I will never understand why some days, for no tangible reason, just feel harder than others.  I am so emotional today about my life with Kiran.

School drop off and pick up are just lonely.  I struggle already with being an outgoing person, so I have to be in a certain headspace to force myself to initiate conversations.  I still do it frequently, but it doesn’t come easily or naturally.  And it doesn’t help that most of the other parents – moms, especially, which I find interesting – have put a bubble around us.  It’s like we have the plague, and they are worried Kiran is contagious.

My brain tells me they just aren’t sure how to interact with us.  I also don’t know how to bridge that gap, so understanding it doesn’t make it hurt any less.

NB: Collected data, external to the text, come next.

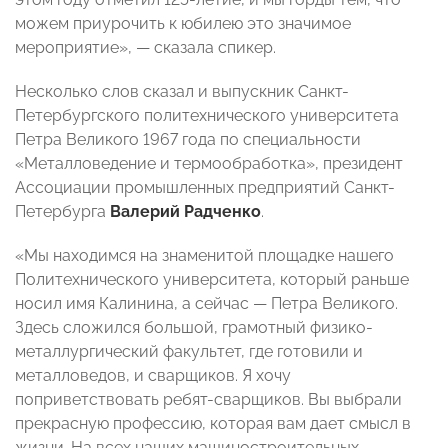
можем приурочить к юбилею это значимое
мероприятие», — сказала спикер.
Несколько слов сказал и выпускник Санкт-
Петербургского политехнического университета
Петра Великого 1967 года по специальности
«Металловедение и термообработка», президент
Ассоциации промышленных предприятий Санкт-
Петербурга
Валерий Радченко
.
«Мы находимся на знаменитой площадке нашего
Политехнического университета, который раньше
носил имя Калинина, а сейчас — Петра Великого.
Здесь сложился большой, грамотный физико-
металлургический факультет, где готовили и
металловедов, и сварщиков. Я хочу
поприветствовать ребят-сварщиков. Вы выбрали
прекрасную профессию, которая вам дает смысл в
жизни. На всех наших машиностроительных,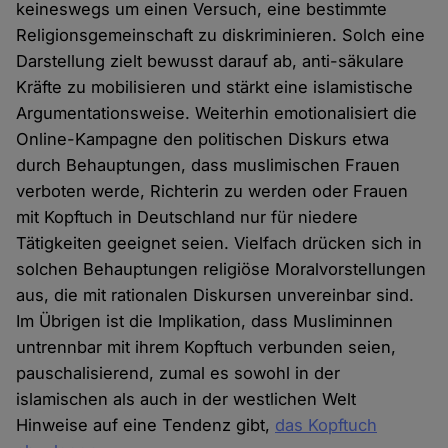
keineswegs um einen Versuch, eine bestimmte
Religionsgemeinschaft zu diskriminieren. Solch eine
Darstellung zielt bewusst darauf ab, anti-säkulare
Kräfte zu mobilisieren und stärkt eine islamistische
Argumentationsweise. Weiterhin emotionalisiert die
Online-Kampagne den politischen Diskurs etwa
durch Behauptungen, dass muslimischen Frauen
verboten werde, Richterin zu werden oder Frauen
mit Kopftuch in Deutschland nur für niedere
Tätigkeiten geeignet seien. Vielfach drücken sich in
solchen Behauptungen religiöse Moralvorstellungen
aus, die mit rationalen Diskursen unvereinbar sind.
Im Übrigen ist die Implikation, dass Musliminnen
untrennbar mit ihrem Kopftuch verbunden seien,
pauschalisierend, zumal es sowohl in der
islamischen als auch in der westlichen Welt
Hinweise auf eine Tendenz gibt,
das Kopftuch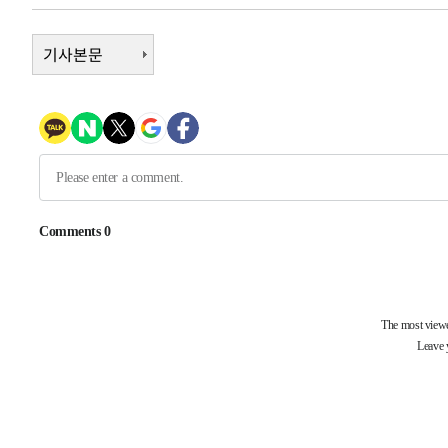
4시간 전 >
남자 농구, 나고야 아시안게임서 '홈팀' 일본과 한일전
4시간 전 >
기사본문
여수 오동도 해상서 모터보트 전복…1명 사망·1명 실종
5시간 전 >
극한폭염 한풀 꺾이지만…'낮 최고 35도' 무더위, 열대야 계
날씨]
6시간 전 >
축구협회 "압수수색·성접대 논란 사과…쇄신의 기회로 삼겠
6시간 전 >
[속보]'압수수색·성접대 논란' 축구협회 "실망과 걱정 안겨드
9시간 전 >
'최고 37도' 폭염 지속…강원동해안 최대 150㎜ 비
11시간 전 >
[속보]뉴욕증시 상승 마감…S&P 0.6% 나스닥 1.3%↑
-17994초 전 >
이란 "호르무즈 재개방 합의 근접…美 배상 선행돼야"
-9041초 전 >
[속보]與최고위원 제주·인천 순회경선…박선원·최민희·
민수·김용 순
-8994초 전 >
[속보]김민석, 與 전대 당원투표 누적 득표율 45.42%로 
래 44.56%
-8276초 전 >
[속보]與 대표 경선 제주·인천 당원투표…金 47.75%·鄭 4
宋 10.17%
-7810초 전 >
이강인 "아틀레티코 이적 기뻐…등번호 7번 의미보단 팀 위
-7745초 전 >
[속보]與 당대표 경선, 제주·인천 권리당원 투표 김민석 승
-1519초 전 >
낮 최고 35도 '무더위'…동해안 시간당 30㎜ '강한 비'[내
-789초 전 >
[속보]이강인 "감독님이 원하는 마음 느꼈고, 많은 트로피 
티코 이적"
-571초 전 >
수도권 40도 육박 '펄펄'…동해안 일부 지역엔 호의주의보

I also grow cynical and wonder why I should even bother trying.  I don’t have any other children; no neurotypical children with which to find common ground.  I am Kiran’s mom only, and it’s my only experience being a parent.  I have next to nothing in common with the average parent of neurotypical kids.  If conversation ever went beyond the damn weather, I’m not even sure I could contribute.

Adult friendships are hard anyway, and I find this to be continually exhausting and painful.

I had an appointment today, and my esthetician, who usually simply leaves it as “How is your son doing?” decided to go deeper.  She asked if he communicates with signs.  So I explained where we are with his communication skills, which is also a difficult subject.  It’s hard to help someone who doesn’t know him at all or have any concept of his life so far understand who he is.  It’s painful for me to talk about his lack of communication ability.

And today was one of those days, at preschool pickup, watching all the other kids running to their parents, yelling “Mommy!” or “Daddy!”….I have just been on the verge of tears all day.

My absolute saving grace in all of this is I know these are my struggles.  They belong to me.  Kiran doesn’t struggle with these things.  He is happy to be around his classmates.  He has a few friends who play with him often, and the classroom environment is very inclusive.  He doesn’t seem to grasp – or care – that he is different.  He is happy, and he is loved.

Ultimately, that’s what matters.  I’m doing something right, even on the days I feel like I do everything wrong.  Even on the days that hurt like hell.  Even on the days I just wish our life could be different.

He is happy.  He is loved.  It’s a long road ahead, but we journey together.